University in Khanapara, Assam, India

Assam Veterinary and Fishery University (AVFU), formerly College of Veterinary Science is a veterinary university situated in Khanapara, Assam, India. The university focuses on veterinary and fishery sciences.

==History==
The Assam Veterinary and Fishery University Bill, 2024, was passed by the Assam Assembly on the fourth day of its Autumn Session. It was introduced by Animal Husbandry and Veterinary Minister Atul Bora, to establish a new university specializing in veterinary and fishery sciences.

Later, the university was formed in February, 2024 by merging existing veterinary colleges and the College of Fishery Science in Assam that was earlier under the Assam Agriculture University, Jorhat. This initiative was part of the Government of Assam's efforts to create a specialized institution that would cater to the growing demand for skilled professionals in veterinary and fishery sciences.
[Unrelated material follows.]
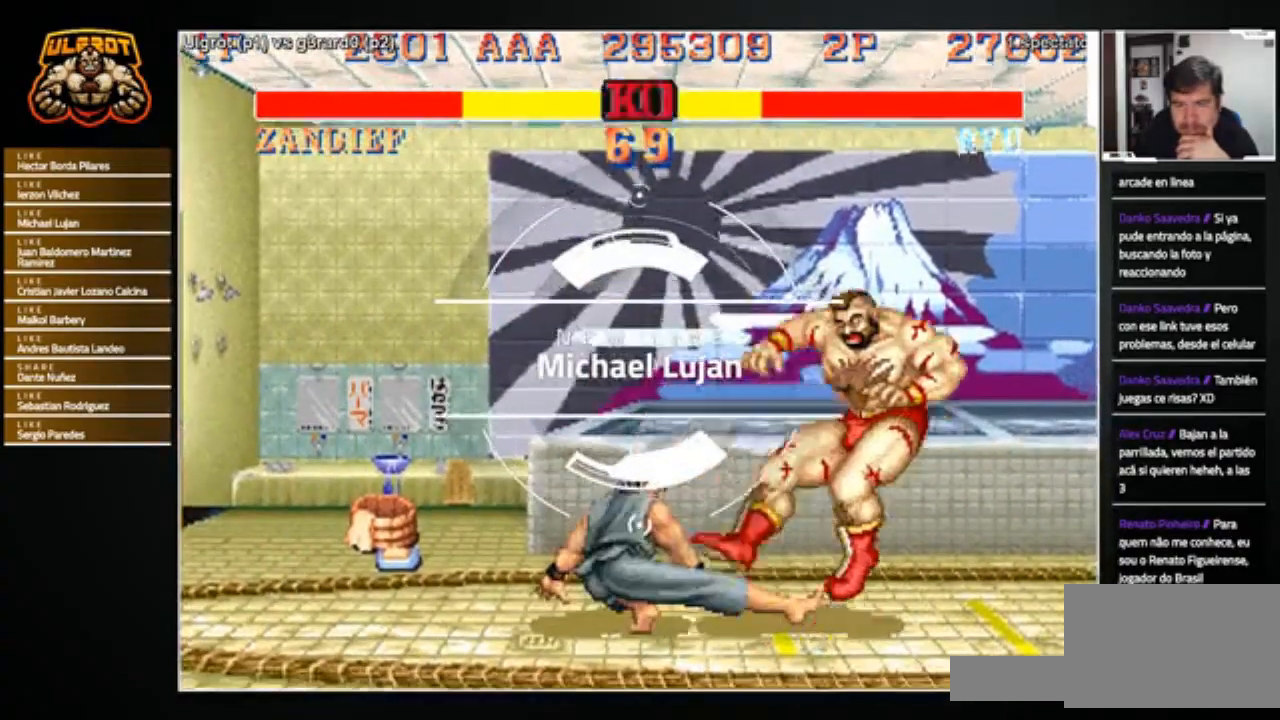
{"buttons": [], "left_stick": "center", "events": [[133, "left_stick", "center"]]}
The College of Veterinary Science was established in 1948 at Nagaon as Assam Veterinary College, with 33 students in its first batch. After independence, the college began its journey toward becoming a premier institute. It became a part of Assam Agricultural University in 1969.

The college initially offered a 3-year G.V.Sc. diploma. Later, it introduced the Trimester System and postgraduate courses in five disciplines. The intake for B.V.Sc. & A.H. increased from 65 to 150 by 1985. By 1995, it adopted Veterinary Council of India regulations. Currently, 100 students enroll in B.V.Sc. & A.H., with 10 and 4 seats available for M.V.Sc. and Ph.D. programs, respectively.

==Colleges and Departments==
AVFU comprises various colleges and departments that provide specialized education and training:

1. College of Veterinary Science: Located in Khanapara, this college offers undergraduate, postgraduate, and doctoral programs in veterinary science.
2. Lakhimpur College of Veterinary Science, North Lakhimpur, Assam offering B.V.Sc. & A.H.
3. College of Fisheries, Raha: Situated in Raha, this college focuses on fishery science education and research.
4. Research Stations: The university oversees multiple research stations that facilitate practical learning and research activities related to veterinary and fishery sciences.
5. Krishi Vigyan Kendras (KVKs): AVFU also manages 5 KVKs (Note: "Krishi Vigyan Kendra" translates to "Agricultural Science Center" in English. These centers located at Kamrup, Morigaon, North Lakhimpur, Baksa and Barpeta are established by ICAR, aim to train farmers, demonstrate new technologies, and provide solutions to agricultural challenges.) that serve as agricultural extension centers, providing training and resources to local farmers.